A new fear was unlocked during that time. where I went to picnic and I met some friends some of them for the first time, it is common in Sudan, we greeted each other with hugs, before handshakes. I remember seeing the first group of friends, and before we even hugged, my body was signaling that I should run, that I shouldn’t let anyone touch me. I’m someone who doesn’t like physical interactions, but not to the point of being terrified of it. I didn’t want this. I forced myself to hug them “normally”, and of course I didn’t die, but my stress levels was even higher than when I stood in front of the CS department building. At that moment, I believed for sure that I was bewitched. There was no way, that someone can get stressed and feel like they might die from hugging a friend, someone I should have been happy to see.
After about two hours, another group of friends arrived, and when it came time for the hugging thing again, I partially fainted and fell to the ground. My friend Mustafa sensed my heartbeat; it was beating to the max. I don’t remember the exact dialogue, but they gave me something to drink and eat. And then I was fine again. They were confused because my explanations weren’t clear; it wasn’t clear to me either.
I don’t remember a lot from that period because too many things were happening at once. But I do remember that after that picnic, I stopped meeting people entirely. I skipped university for several days. And it wasn’t long after that when the war started. To this day, I still can’t fully understand why all of this happened. But at least I evaluated my assumptions: I have came to the realization I wasn’t bewitched. After about eight months, I went back to working out and running, and being able to do those things easily, without any heart issues, boosted my confidence that I didn’t have a heart disease.

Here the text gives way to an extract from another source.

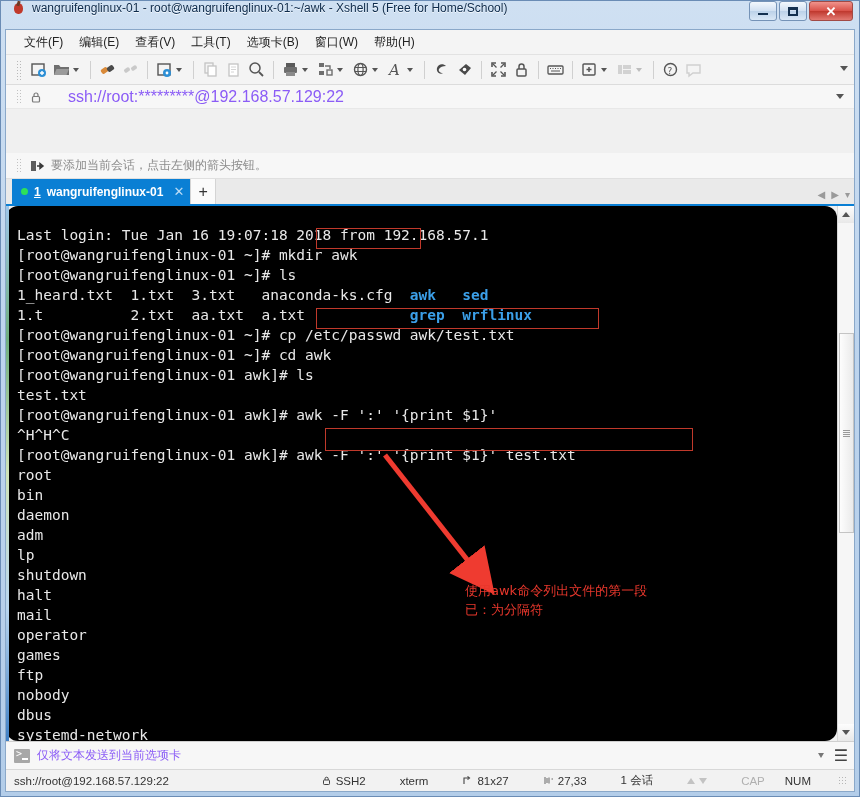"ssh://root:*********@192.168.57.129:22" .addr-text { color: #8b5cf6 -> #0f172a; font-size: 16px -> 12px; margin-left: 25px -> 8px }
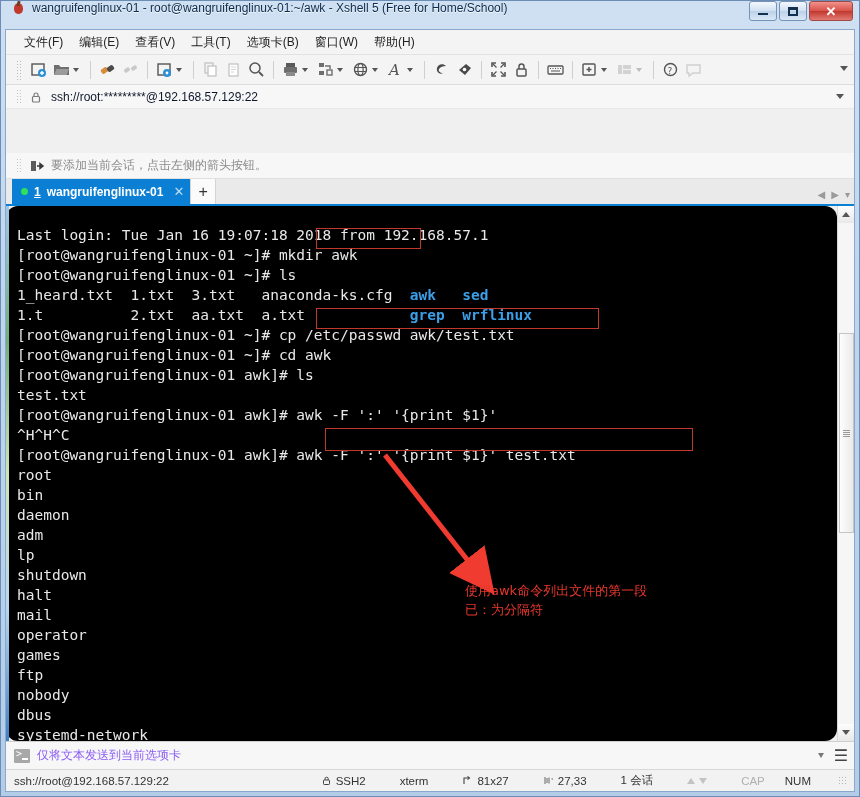"Last login: Tue Jan 16" .term { border-radius: 12px -> none; padding: 19px 0 0 8px -> 8px 0 0 8px }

I was gradually disappearing from people’s life, I had no motivation to talk to people, I have more things that are telling me not to connect with people, I mean if just hugs are doing this to do. lol, Looking back, I see many people who have no explanation for why I disappeared from their lives, why my behavior changed so drastically. Things weren’t good even before the war they were getting worse, but at least they eventually led me to understand that stress was the cause, even when I couldn’t feel the stress itself. One of the strange, almost funny stories from that time: several weeks after the incident, the right side of my face became completely paralyzed. I couldn’t move it at all. I went to the hospital, they diagnosed me with Bell’s palsy , a condition where the facial nerve on one side of the face suddenly stops working. And of course I was bewitched, of all the diseases that I know, I was given a weird paralysis in the face, someone must have wanted to torture me. After reading more about it, I learned that stress can also cause it. I rested my heart by saying, Stress is the cause.

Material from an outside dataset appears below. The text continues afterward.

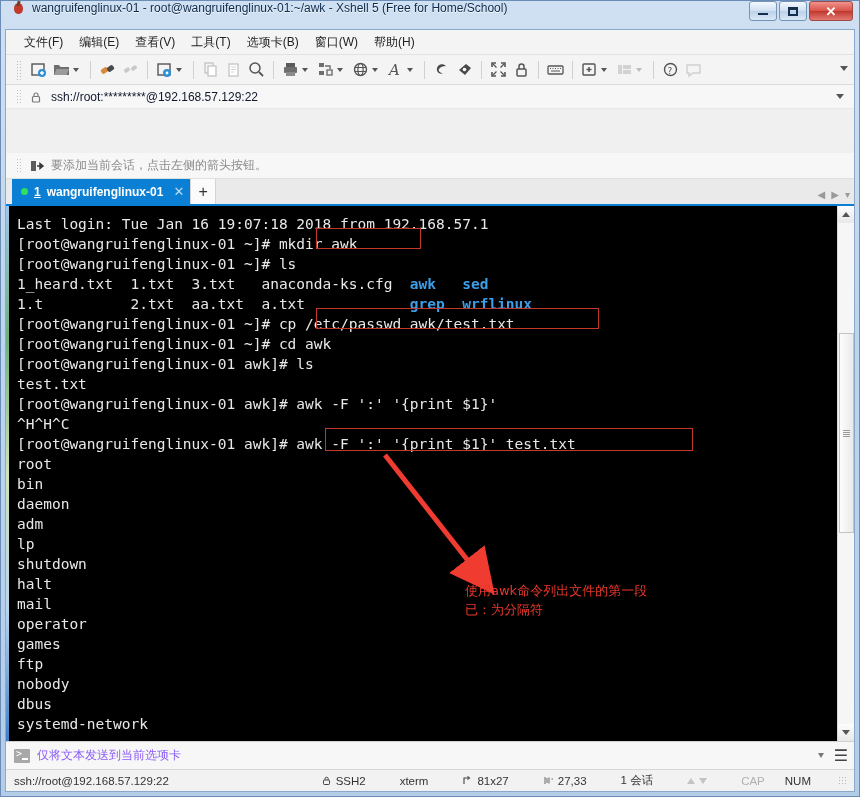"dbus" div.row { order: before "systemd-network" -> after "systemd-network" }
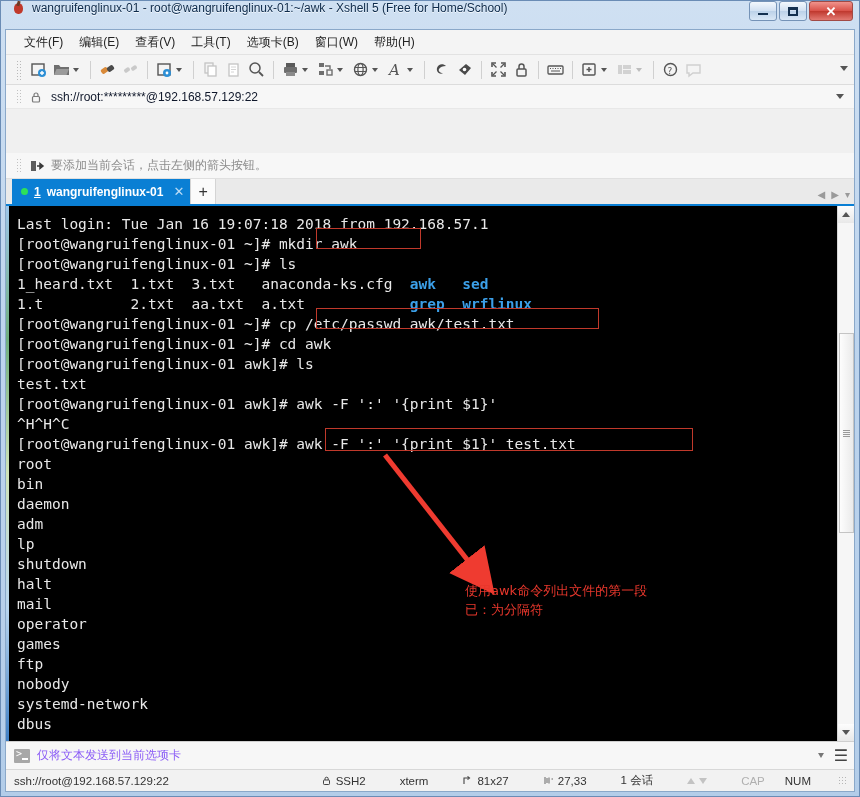"仅将文本发送到当前选项卡" .send-ph { color: #8b5cf6 -> #4c1d95 }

I remember I landed an internship but only went onsite for a total of three days. I remember barely speaking to my best friends during that entire period. I don’t remember much about how things were at home either, but I’m sure I kept myself constantly busy. Those days affected almost every part of my life. I tend to have a weaker memory for the bad times, but what I’ve written here are the extremes, the moments I simply couldn’t forget. The belief that I always had control over my mind and my body, that I can act as a commander was a heaven that I only realized when I lost control, when my mind and body turned against me. I was afraid that people would see me as vulnerable, I was afraid that with all this stress adding more and more complexity to my life, that I would be dependent on someone, I didn’t want to be burden. I didn’t want anyone to know that I wasn’t ok.